> EXERCISE BRIEF: The whole listing should be retyped word for word, apart from the pictures it holds.

> GIVEN INFORMATION:
--------------------
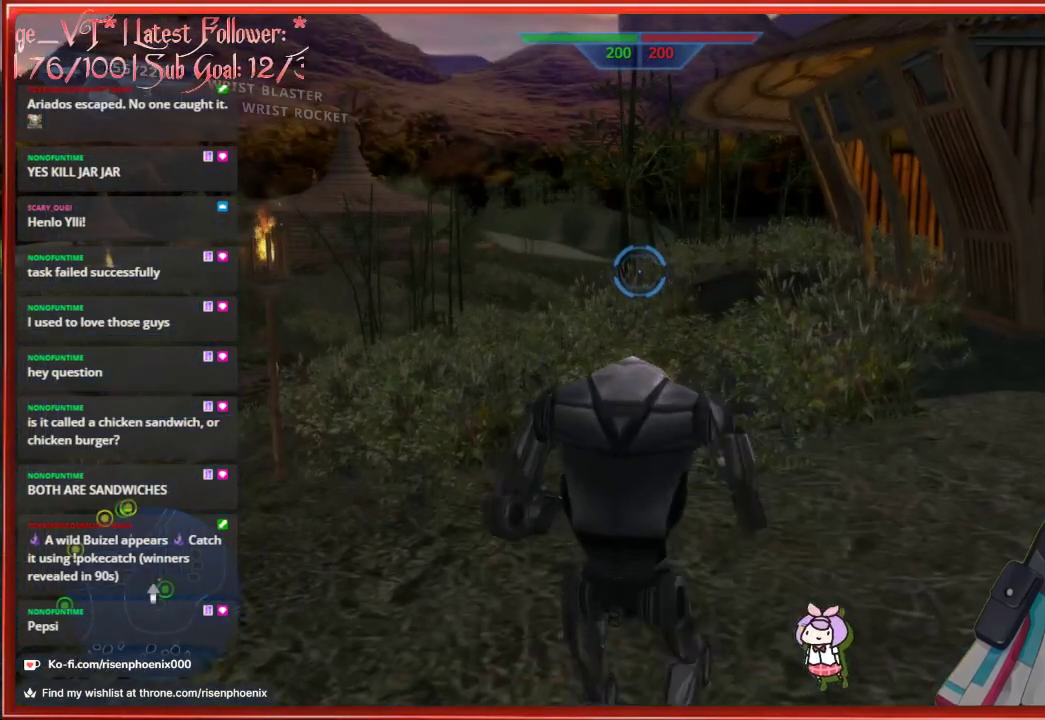
{"buttons": [], "left_stick": "up", "right_stick": "center", "events": [[183, "right_stick", "left"], [367, "right_stick", "center"]]}
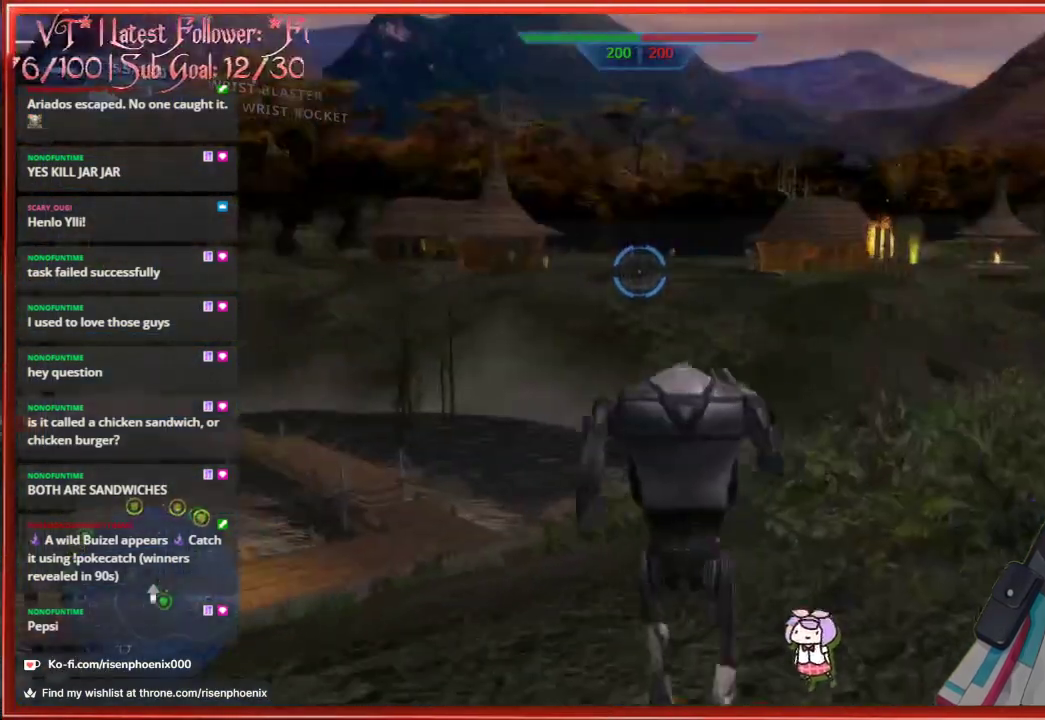
{"buttons": [], "left_stick": "up", "right_stick": "center", "events": [[200, "right_stick", "down"], [467, "right_stick", "center"]]}
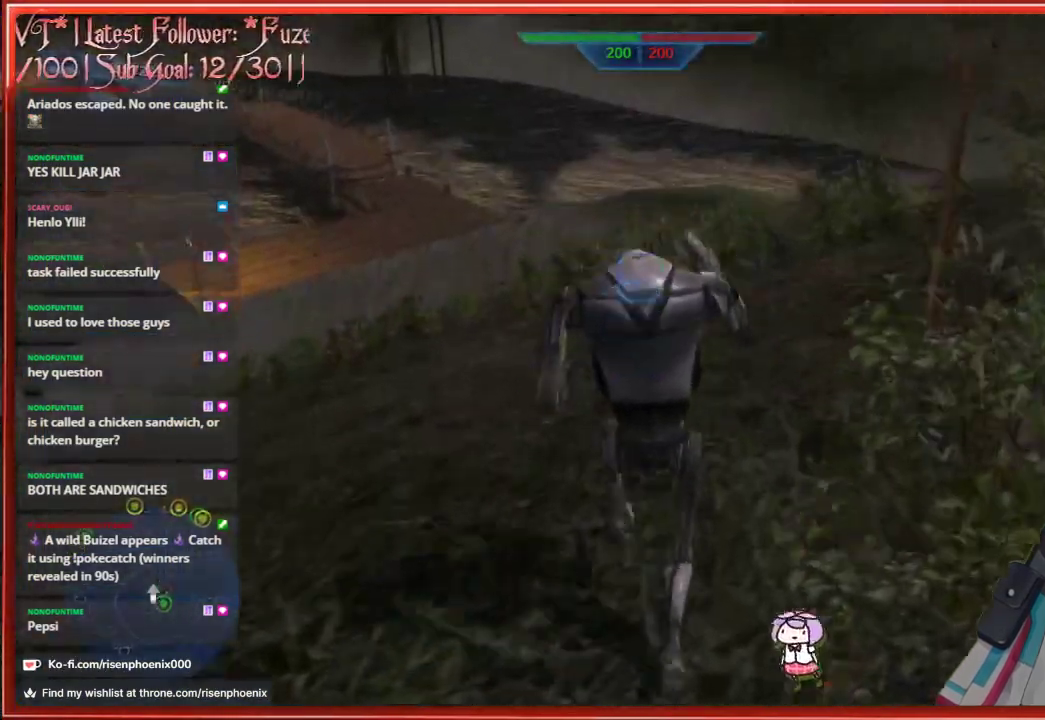
{"buttons": [], "left_stick": "up", "right_stick": "center", "events": []}
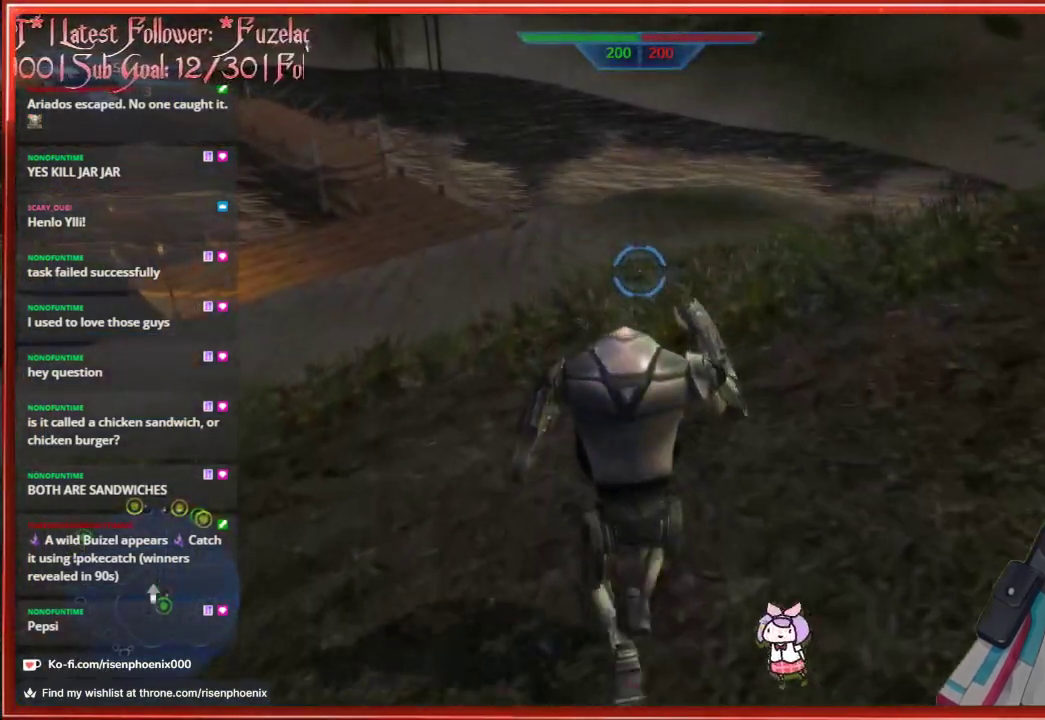
{"buttons": [], "left_stick": "up", "right_stick": "center", "events": [[133, "right_stick", "up"], [200, "right_stick", "up-right"], [333, "right_stick", "center"]]}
--------------------
> RESPONSE:
{"buttons": [], "left_stick": "up", "right_stick": "center", "events": [[183, "right_stick", "left"], [367, "right_stick", "center"]]}
{"buttons": [], "left_stick": "up", "right_stick": "center", "events": [[200, "right_stick", "down"], [467, "right_stick", "center"]]}
{"buttons": [], "left_stick": "up", "right_stick": "center", "events": []}
{"buttons": [], "left_stick": "up", "right_stick": "center", "events": [[133, "right_stick", "up"], [200, "right_stick", "up-right"], [333, "right_stick", "center"]]}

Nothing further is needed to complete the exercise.